▸ **Dataset entries**:
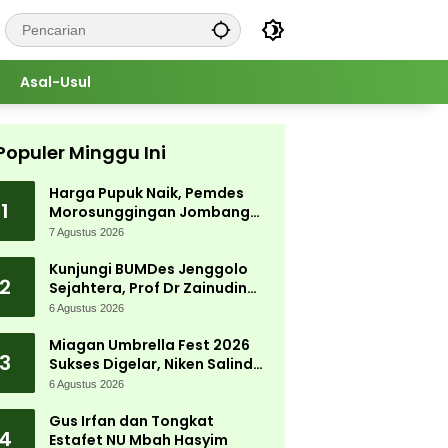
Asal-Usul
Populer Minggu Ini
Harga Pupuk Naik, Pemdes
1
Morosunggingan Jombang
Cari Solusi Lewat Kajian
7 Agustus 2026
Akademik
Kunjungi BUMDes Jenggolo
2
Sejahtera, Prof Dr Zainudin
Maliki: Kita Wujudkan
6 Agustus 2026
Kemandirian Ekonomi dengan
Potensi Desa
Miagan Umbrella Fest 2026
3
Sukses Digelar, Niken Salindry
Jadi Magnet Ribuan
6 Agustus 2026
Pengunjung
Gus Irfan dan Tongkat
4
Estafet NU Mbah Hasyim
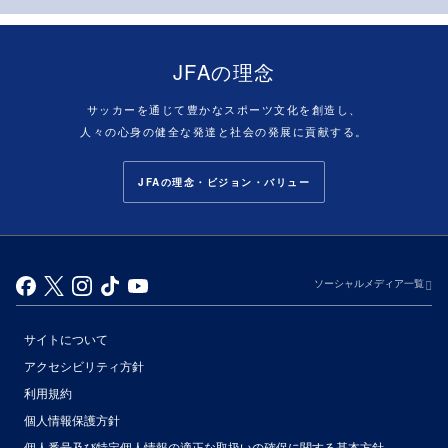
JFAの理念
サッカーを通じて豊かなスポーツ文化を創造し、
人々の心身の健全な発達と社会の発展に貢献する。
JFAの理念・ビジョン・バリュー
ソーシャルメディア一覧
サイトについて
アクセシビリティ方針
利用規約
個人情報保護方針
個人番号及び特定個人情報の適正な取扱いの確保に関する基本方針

▸ **REQUIRED ACTION**: Once the line containing "Potensi Desa" is found, it and every line through the end of the records above should be output exactly, with no pictures.

▸ **OUTPUT OF THE EXERCISE**:
Potensi Desa
Miagan Umbrella Fest 2026
3
Sukses Digelar, Niken Salindry
Jadi Magnet Ribuan
6 Agustus 2026
Pengunjung
Gus Irfan dan Tongkat
4
Estafet NU Mbah Hasyim
JFAの理念
サッカーを通じて豊かなスポーツ文化を創造し、
人々の心身の健全な発達と社会の発展に貢献する。
JFAの理念・ビジョン・バリュー
ソーシャルメディア一覧
サイトについて
アクセシビリティ方針
利用規約
個人情報保護方針
個人番号及び特定個人情報の適正な取扱いの確保に関する基本方針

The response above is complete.